MP: Well what does that do to the average investor’s portfolio?
MT: They’re not going to try and crush economies. No one’s got an interest in slower economic growth. What they want to do is just tell investors that, 'Look you do not want to take so much risk. We are going to lift interest rates'. At some point in time it will slow growth. If you’re investing in risky assets typically they don’t do as well when economic growth slows a little bit.
MP: The risk premium starts to get built back into debt markets, what do you expect to be the kick on for equity markets?

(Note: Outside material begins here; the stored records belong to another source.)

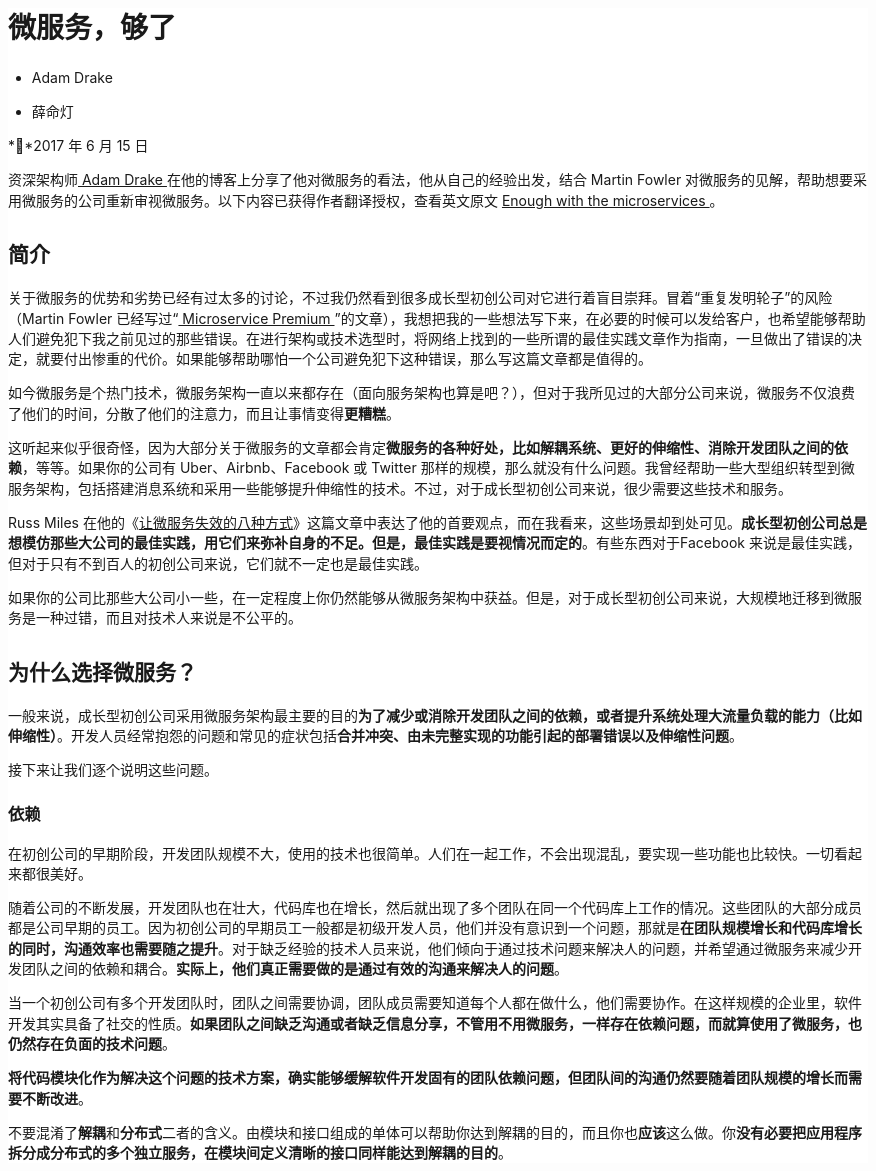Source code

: # 微服务，够了

- Adam Drake

- 薛命灯

**2017 年 6 月 15 日



资深架构师[ Adam Drake ](https://twitter.com/aadrake)在他的博客上分享了他对微服务的看法，他从自己的经验出发，结合 Martin Fowler 对微服务的见解，帮助想要采用微服务的公司重新审视微服务。以下内容已获得作者翻译授权，查看英文原文 [Enough with the microservices ](https://aadrake.com/posts/2017-05-20-enough-with-the-microservices.html)。



## 简介

关于微服务的优势和劣势已经有过太多的讨论，不过我仍然看到很多成长型初创公司对它进行着盲目崇拜。冒着“重复发明轮子”的风险（Martin Fowler 已经写过“[ Microservice Premium ](https://martinfowler.com/bliki/MicroservicePremium.html)”的文章），我想把我的一些想法写下来，在必要的时候可以发给客户，也希望能够帮助人们避免犯下我之前见过的那些错误。在进行架构或技术选型时，将网络上找到的一些所谓的最佳实践文章作为指南，一旦做出了错误的决定，就要付出惨重的代价。如果能够帮助哪怕一个公司避免犯下这种错误，那么写这篇文章都是值得的。

如今微服务是个热门技术，微服务架构一直以来都存在（面向服务架构也算是吧？），但对于我所见过的大部分公司来说，微服务不仅浪费了他们的时间，分散了他们的注意力，而且让事情变得**更糟糕**。

这听起来似乎很奇怪，因为大部分关于微服务的文章都会肯定**微服务的各种好处，比如解耦系统、更好的伸缩性、消除开发团队之间的依赖**，等等。如果你的公司有 Uber、Airbnb、Facebook 或 Twitter 那样的规模，那么就没有什么问题。我曾经帮助一些大型组织转型到微服务架构，包括搭建消息系统和采用一些能够提升伸缩性的技术。不过，对于成长型初创公司来说，很少需要这些技术和服务。

Russ Miles 在他的《[让微服务失效的八种方式](http://www.russmiles.com/essais/8-ways-to-lose-at-microservices-adoption)》这篇文章中表达了他的首要观点，而在我看来，这些场景却到处可见。**成长型初创公司总是想模仿那些大公司的最佳实践，用它们来弥补自身的不足。但是，最佳实践是要视情况而定的**。有些东西对于Facebook 来说是最佳实践，但对于只有不到百人的初创公司来说，它们就不一定也是最佳实践。

如果你的公司比那些大公司小一些，在一定程度上你仍然能够从微服务架构中获益。但是，对于成长型初创公司来说，大规模地迁移到微服务是一种过错，而且对技术人来说是不公平的。



## 为什么选择微服务？

一般来说，成长型初创公司采用微服务架构最主要的目的**为了减少或消除开发团队之间的依赖，或者提升系统处理大流量负载的能力（比如伸缩性）**。开发人员经常抱怨的问题和常见的症状包括**合并冲突、由未完整实现的功能引起的部署错误以及伸缩性问题**。

接下来让我们逐个说明这些问题。

### 依赖

在初创公司的早期阶段，开发团队规模不大，使用的技术也很简单。人们在一起工作，不会出现混乱，要实现一些功能也比较快。一切看起来都很美好。

随着公司的不断发展，开发团队也在壮大，代码库也在增长，然后就出现了多个团队在同一个代码库上工作的情况。这些团队的大部分成员都是公司早期的员工。因为初创公司的早期员工一般都是初级开发人员，他们并没有意识到一个问题，那就是**在团队规模增长和代码库增长的同时，沟通效率也需要随之提升**。对于缺乏经验的技术人员来说，他们倾向于通过技术问题来解决人的问题，并希望通过微服务来减少开发团队之间的依赖和耦合。**实际上，他们真正需要做的是通过有效的沟通来解决人的问题**。

当一个初创公司有多个开发团队时，团队之间需要协调，团队成员需要知道每个人都在做什么，他们需要协作。在这样规模的企业里，软件开发其实具备了社交的性质。**如果团队之间缺乏沟通或者缺乏信息分享，不管用不用微服务，一样存在依赖问题，而就算使用了微服务，也仍然存在负面的技术问题**。

**将代码模块化作为解决这个问题的技术方案，确实能够缓解软件开发固有的团队依赖问题，但团队间的沟通仍然要随着团队规模的增长而需要不断改进**。

不要混淆了**解耦**和**分布式**二者的含义。由模块和接口组成的单体可以帮助你达到解耦的目的，而且你也**应该**这么做。你**没有必要把应用程序拆分成分布式的多个独立服务，在模块间定义清晰的接口同样能达到解耦的目的**。
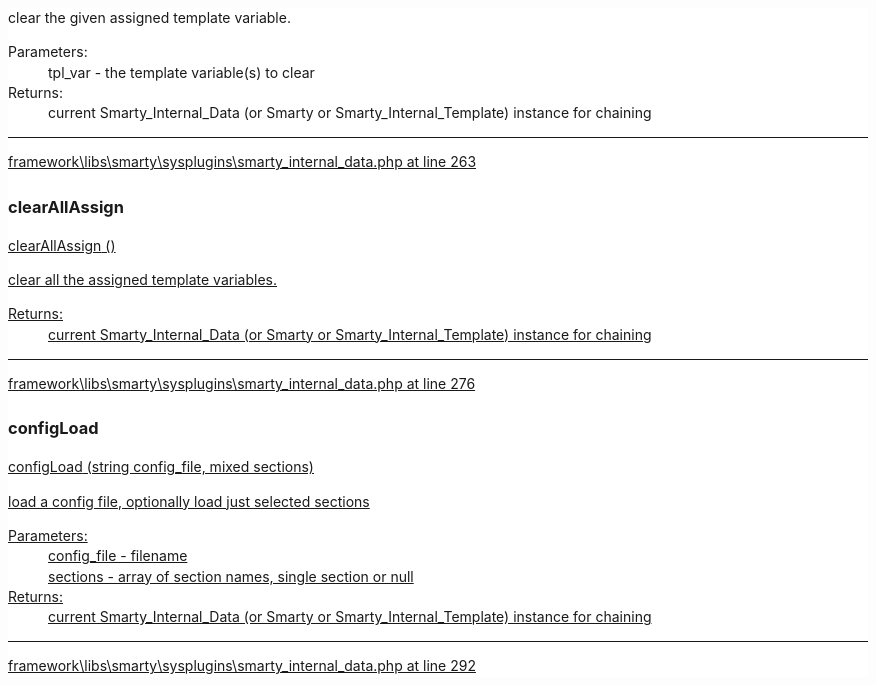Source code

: <div class="details">
<p>clear the given assigned template variable.</p><dl>
<dt>Parameters:</dt>
<dd>tpl_var - the template variable(s) to clear</dd>
<dt>Returns:</dt>
<dd>current Smarty_Internal_Data (or Smarty or Smarty_Internal_Template) instance for chaining</dd>
</dl>

</div>

- - -


<a href="https://github.com/JeyDotC/Hirudo/blob/master/framework/libs/smarty/sysplugins/smarty_internal_data.php#L263" target='_blank'>framework\libs\smarty\sysplugins\smarty_internal_data.php at line 263</a>

<h3 id="clearAllAssign()">clearAllAssign</h3>
<span class='k'></span> <span class='nx'><a href='https://github.com/JeyDotC/Hirudo-docs/blob/master/smarty/Smarty_Internal_Data>Smarty_Internal_Data</a></span> <span class='nf'>clearAllAssign</span> ()

<div class="details">
<p>clear all the assigned template variables.</p><dl>
<dt>Returns:</dt>
<dd>current Smarty_Internal_Data (or Smarty or Smarty_Internal_Template) instance for chaining</dd>
</dl>

</div>

- - -


<a href="https://github.com/JeyDotC/Hirudo/blob/master/framework/libs/smarty/sysplugins/smarty_internal_data.php#L276" target='_blank'>framework\libs\smarty\sysplugins\smarty_internal_data.php at line 276</a>

<h3 id="configLoad()">configLoad</h3>
<span class='k'></span> <span class='nx'><a href='https://github.com/JeyDotC/Hirudo-docs/blob/master/smarty/Smarty_Internal_Data>Smarty_Internal_Data</a></span> <span class='nf'>configLoad</span> (string config_file, mixed sections)

<div class="details">
<p>load a config file, optionally load just selected sections</p><dl>
<dt>Parameters:</dt>
<dd>config_file - filename</dd>
<dd>sections - array of section names, single section or null</dd>
<dt>Returns:</dt>
<dd>current Smarty_Internal_Data (or Smarty or Smarty_Internal_Template) instance for chaining</dd>
</dl>

</div>

- - -


<a href="https://github.com/JeyDotC/Hirudo/blob/master/framework/libs/smarty/sysplugins/smarty_internal_data.php#L292" target='_blank'>framework\libs\smarty\sysplugins\smarty_internal_data.php at line 292</a>
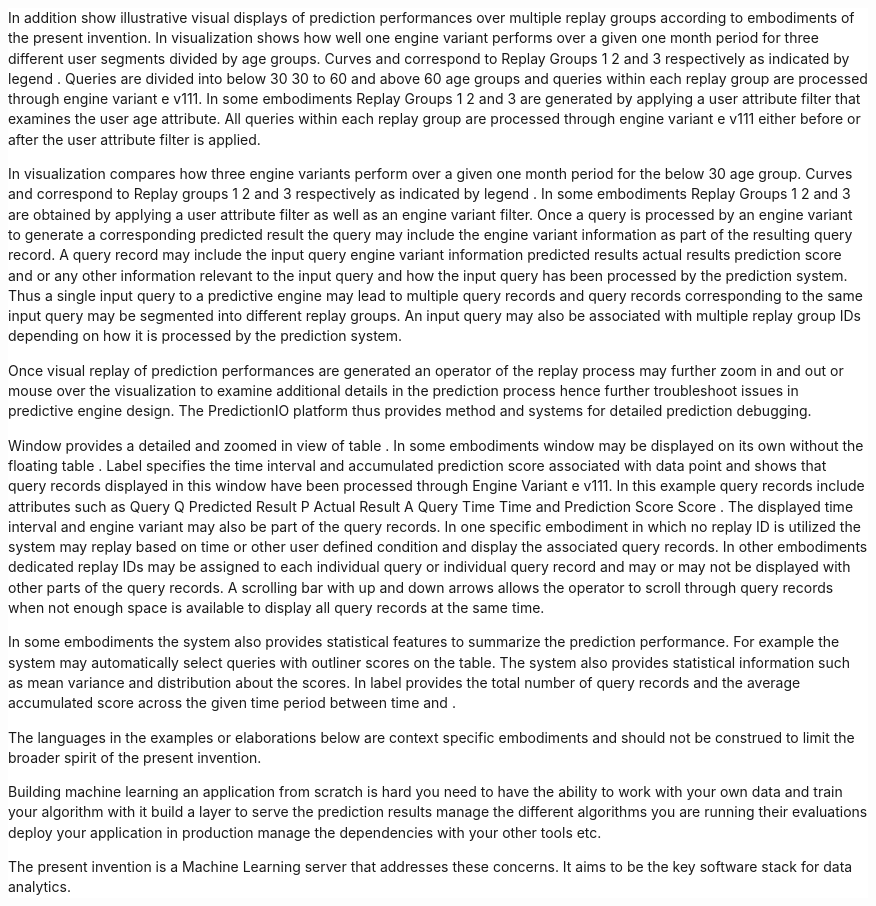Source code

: In addition show illustrative visual displays of prediction performances over multiple replay groups according to embodiments of the present invention. In visualization shows how well one engine variant performs over a given one month period for three different user segments divided by age groups. Curves and correspond to Replay Groups 1 2 and 3 respectively as indicated by legend . Queries are divided into below 30 30 to 60 and above 60 age groups and queries within each replay group are processed through engine variant e v111. In some embodiments Replay Groups 1 2 and 3 are generated by applying a user attribute filter that examines the user age attribute. All queries within each replay group are processed through engine variant e v111 either before or after the user attribute filter is applied.

In visualization compares how three engine variants perform over a given one month period for the below 30 age group. Curves and correspond to Replay groups 1 2 and 3 respectively as indicated by legend . In some embodiments Replay Groups 1 2 and 3 are obtained by applying a user attribute filter as well as an engine variant filter. Once a query is processed by an engine variant to generate a corresponding predicted result the query may include the engine variant information as part of the resulting query record. A query record may include the input query engine variant information predicted results actual results prediction score and or any other information relevant to the input query and how the input query has been processed by the prediction system. Thus a single input query to a predictive engine may lead to multiple query records and query records corresponding to the same input query may be segmented into different replay groups. An input query may also be associated with multiple replay group IDs depending on how it is processed by the prediction system.

Once visual replay of prediction performances are generated an operator of the replay process may further zoom in and out or mouse over the visualization to examine additional details in the prediction process hence further troubleshoot issues in predictive engine design. The PredictionIO platform thus provides method and systems for detailed prediction debugging.

Window provides a detailed and zoomed in view of table . In some embodiments window may be displayed on its own without the floating table . Label specifies the time interval and accumulated prediction score associated with data point and shows that query records displayed in this window have been processed through Engine Variant e v111. In this example query records include attributes such as Query Q Predicted Result P Actual Result A Query Time Time and Prediction Score Score . The displayed time interval and engine variant may also be part of the query records. In one specific embodiment in which no replay ID is utilized the system may replay based on time or other user defined condition and display the associated query records. In other embodiments dedicated replay IDs may be assigned to each individual query or individual query record and may or may not be displayed with other parts of the query records. A scrolling bar with up and down arrows allows the operator to scroll through query records when not enough space is available to display all query records at the same time.

In some embodiments the system also provides statistical features to summarize the prediction performance. For example the system may automatically select queries with outliner scores on the table. The system also provides statistical information such as mean variance and distribution about the scores. In label provides the total number of query records and the average accumulated score across the given time period between time and .

The languages in the examples or elaborations below are context specific embodiments and should not be construed to limit the broader spirit of the present invention.

Building machine learning an application from scratch is hard you need to have the ability to work with your own data and train your algorithm with it build a layer to serve the prediction results manage the different algorithms you are running their evaluations deploy your application in production manage the dependencies with your other tools etc.

The present invention is a Machine Learning server that addresses these concerns. It aims to be the key software stack for data analytics.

MT: Equity risk premium at the moment is relatively low. By that I mean that if you look at the gap between the earnings in the equity market and what you can get in the risk-free government bond in a number of countries, it’s still quite wide. That’s certainly true inside the United States. It's less true in Australia, but in the United States if you did a normal calculation of your assumed earnings in the equity market for the next few years and what you can earn in a government bond, the spread is quite wide, which basically says that equities are still cheap on that basis. So I don’t think there’s any reason to expect equity markets to be crushed under those conditions.
However, it’s more important on a sectoral basis, I think, and we’ve seen this since the middle of the year in the United States. Sectors which had been running very very hard ' the home builders, the banks, the retailers, for example ' from July to just recently, they had been hit very hard. Now some of them have started to bounce again. I think that’s partly because the optimism is coming back that, 'OK, while the economy might slow it’s not disastrous. Clearly there was a marked change there, I think, and that’s a sectoral change, whereas other stocks such as the resource and mature companies, had still done very well. I think their conclusion is not so much a general hit to the equity market but a re-allocation between sectors inside the equity market. I think this is the most likely outcome.
MP: So a more rational approach to risk within equities?
MT: I think that’s probably true. Now that’s always difficult for financial markets. Everyone loves the rising tide lifting all boats. Unfortunately, when you’ve got central banks getting a bit nervous, that very rarely happens. No one wants all the boats sinking but there will be a couple that spring leaks.